During the summer, film teachers had to adjust their curriculum to accommodate remote learning, and Visual Storytelling was created as the only film class. Despite the obstacles that make filming at home harder, Visual Storytelling teacher Thato Mwosa, has worked to make the class as effective and fun as possible.

Although COVID-19 prevents easy access to professional filming equipment, students are still able to get good quality footage using their phones. This has made the transition to online class much smoother, according to Mwosa.

“I couldn’t tell the difference between phone footage and the camera footage. So the good thing is that they really embraced the idea of being able to use phones. And I had to teach them how to shoot in a way that makes it a little more professional,” Mwosa said.

Getting fellow students to participate in films is one aspect of the class which is much more difficult now, according to Lawrence Miller, a senior in Mwosa’s class. Mostly due to COVID-19, fewer people are comfortable meeting in person to act in a film.
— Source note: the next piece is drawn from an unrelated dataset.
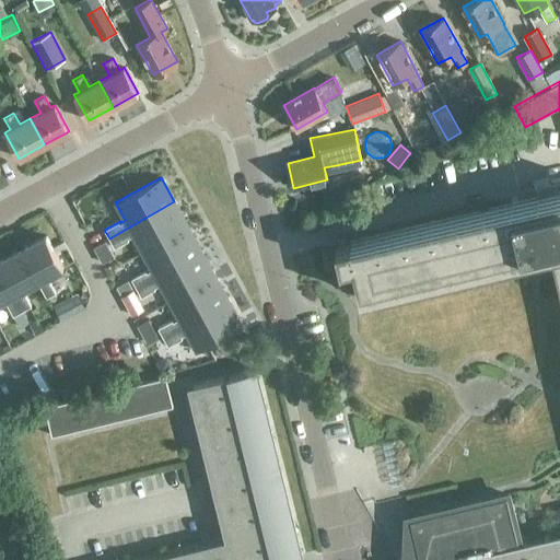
[(329,187),(334,203),(365,186),(351,177),(329,187)]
“It’s harder to make a movie in the middle of a pandemic, especially the filming. That’s the tough part for me right now,” Miller said. “You need to get people to help you film and a lot of people don’t want to do that.”
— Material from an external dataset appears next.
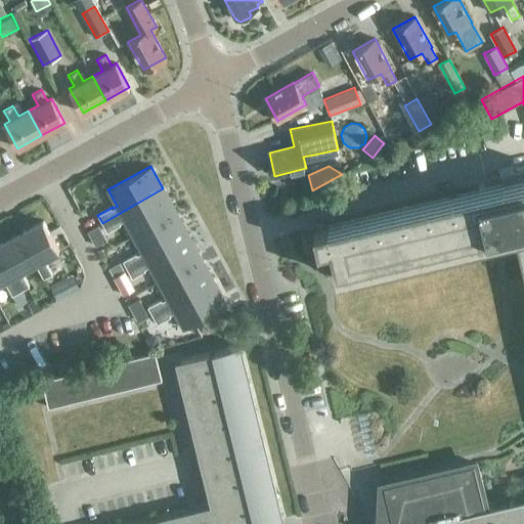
[(523,523),(523,169),(501,175),(504,184),(314,229),(318,249),(328,247),(331,246),(338,277),(515,234),(523,274),(523,497),(484,507),(474,463),(453,468),(453,466),(430,472),(431,473),(384,484),(392,523),(523,523)]
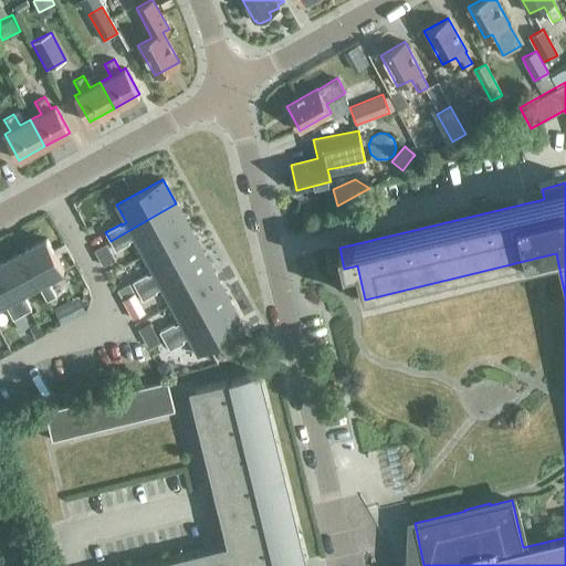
[(177,205),(176,203),(111,241),(115,250),(129,242),(129,241),(135,238),(144,254),(190,229),(177,205)]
When they are able to find actors, students generally want to shoot films with plots that take place in a world without COVID-19. Mwosa instead encourages them to adjust to the “new normal” through their films.

“One student had a bus in his script, a bus full of people. I don’t think that’s going to happen now. Are you really gonna get on a bus and film people?” Mwosa said. “You’re making it harder for yourself because you’re actually trying to reflect life in a film. But that life doesn’t exist anymore. We have to get rid of what we think is normal, because this is the new normal.”

Mwosa likes to give her students the freedom of choosing their own topic so they are able to express their creativity through independent work and projects. She encourages students to explore their personal interests through filmmaking.

“I always want them to tap into that passion. It’s very important. I don’t want students to come in and hear me telling them, this is what you’re doing. I let students address any topic that they want,” Mwosa said.

Independent work and the freedom to choose topics has worked well within the online learning system, Mwosa said.

Remote learning has forced students to work more self-reliantly, without the constant help of teachers. This can force students to engage their own creativity more, according to junior Sophie Spanjaard.

“We have to be more innovative. It kind of actually pushes your boundaries,” Spanjaard said. “ I have to do more trial and error myself without someone being there, watching me do it. I think it’ll give me more experience.”

Although Mwosa has been able to find positives in the new filmmaking class this year and is continuing to teach effectively, she still misses the face-to-face experience with her students.

“I’m happy with where we are,” Mwosa said. “Would I want to go back fully and really teach the way it was [before the pandemic]? Absolutely. There’s nothing like teaching shooting in person. There’s nothing like watching students’ films on a big screen in the theater.”